Each evening Fundación San Sebastian 2016 will be offering an audience of 250 people a chance to watch one of 30 productions: 10 in Basque and 20 in Spanish of “A Midsummers Night Dream”. On the occasion of the 400th anniversary of the death of William Shakespeare, this unique interpretation combines magic and fantasy with multiple artistic disciplines, to transport the audience to a world of fantasy filled with fairies and enchantments, love and betrayal. The play is one of the biggest highlights on the Capitalidad Cultural agenda.
Theatre, dance and music
This performance, which fuses theatre, dance and music, requires the participation of the general public, who will play the role of guests at a pre-nuptial banquet, setting the scene for the rest of the play. The opening night will be held on Tuesday 21st June, coinciding with the summer solstice, the magical period in which the play is set. Performances will be held for one month. Each evening 250 people will be invited to attend the pre-nuptial banquet, and when night falls they will move into a travelling story which fuses theatre, music and dance, leading them into the secret corners and pathways of the truly enchanting Cristina Enea forest.
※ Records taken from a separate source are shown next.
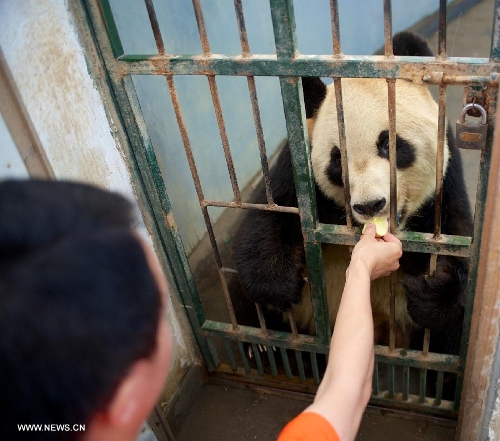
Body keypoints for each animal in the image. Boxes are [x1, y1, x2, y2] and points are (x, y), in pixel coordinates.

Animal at [230, 31, 472, 354]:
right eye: (337, 158)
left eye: (388, 144)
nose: (370, 205)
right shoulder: (295, 166)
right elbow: (271, 214)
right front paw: (276, 281)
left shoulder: (448, 179)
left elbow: (456, 238)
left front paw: (434, 291)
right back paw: (263, 347)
The performance will start at 21.00, which is when the audience will be transformed into the guests at Hermia and Demetrio’s (the protagonists) wedding. The audience will take their seats at the banquet whilst they enjoy the first few acts. The play, divided into 5 acts, will take place in different areas of the park, meaning that the audience will not watch the play being performed in its traditional manner. Oil lamp in hand the audience will head into the forest as they follow the play’s central plot, as real, fantasy and mythological creatures begin to emerge.
A Midsummers Night Dream is one of the headline performances from the proposal designed by the Faro de Las Voces [the Lighthouse of Voices]. It is an ambitious proposal designed to move us and offer us a multi-sensorial experience, in the hope that it opens the door to more classic theatre through the transmission of this canonical masterpiece of the universal arts. The play is directed by Iñaki Rikarte and Fernando Bernués and adapted by Patxo Telleria.
Donostia-San Sebastián 2016 European Capital of Culture is looking to build a new sustainable model. To do so, it is creating a setting, a time, a space, generating resources and a focus on experimentation and learning to create, coordinate, and give visibility to a wide range of innovative processes and cultural activities (localisation, languages, agents, disciplines, audiences) all of which inspire, enable, and empower citizenship.